Problem requirements:
Only the lines from the line containing "-fPIC -Os) */" to the end of the entries, both included, belong in your answer, and each must match exactly.
_ _ _ _
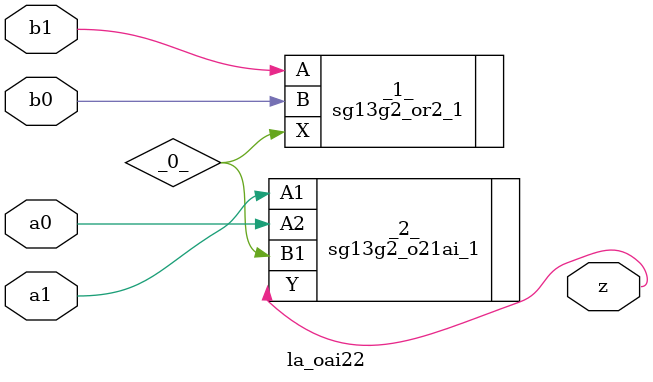
<source format=v>

/* Generated by Yosys 0.40+33 (git sha1 cd1fb8b15, g++ 11.4.0-1ubuntu1~22.04 -fPIC -Os) */

module la_oai22(a0, a1, b0, b1, z);
  wire _0_;
  input a0;
  wire a0;
  input a1;
  wire a1;
  input b0;
  wire b0;
  input b1;
  wire b1;
  output z;
  wire z;
  sg13g2_or2_1 _1_ (
    .A(b1),
    .B(b0),
    .X(_0_)
  );
  sg13g2_o21ai_1 _2_ (
    .A1(a1),
    .A2(a0),
    .B1(_0_),
    .Y(z)
  );
endmodule

</source>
_ _ _ _
Output:
/* Generated by Yosys 0.40+33 (git sha1 cd1fb8b15, g++ 11.4.0-1ubuntu1~22.04 -fPIC -Os) */

module la_oai22(a0, a1, b0, b1, z);
  wire _0_;
  input a0;
  wire a0;
  input a1;
  wire a1;
  input b0;
  wire b0;
  input b1;
  wire b1;
  output z;
  wire z;
  sg13g2_or2_1 _1_ (
    .A(b1),
    .B(b0),
    .X(_0_)
  );
  sg13g2_o21ai_1 _2_ (
    .A1(a1),
    .A2(a0),
    .B1(_0_),
    .Y(z)
  );
endmodule

</source>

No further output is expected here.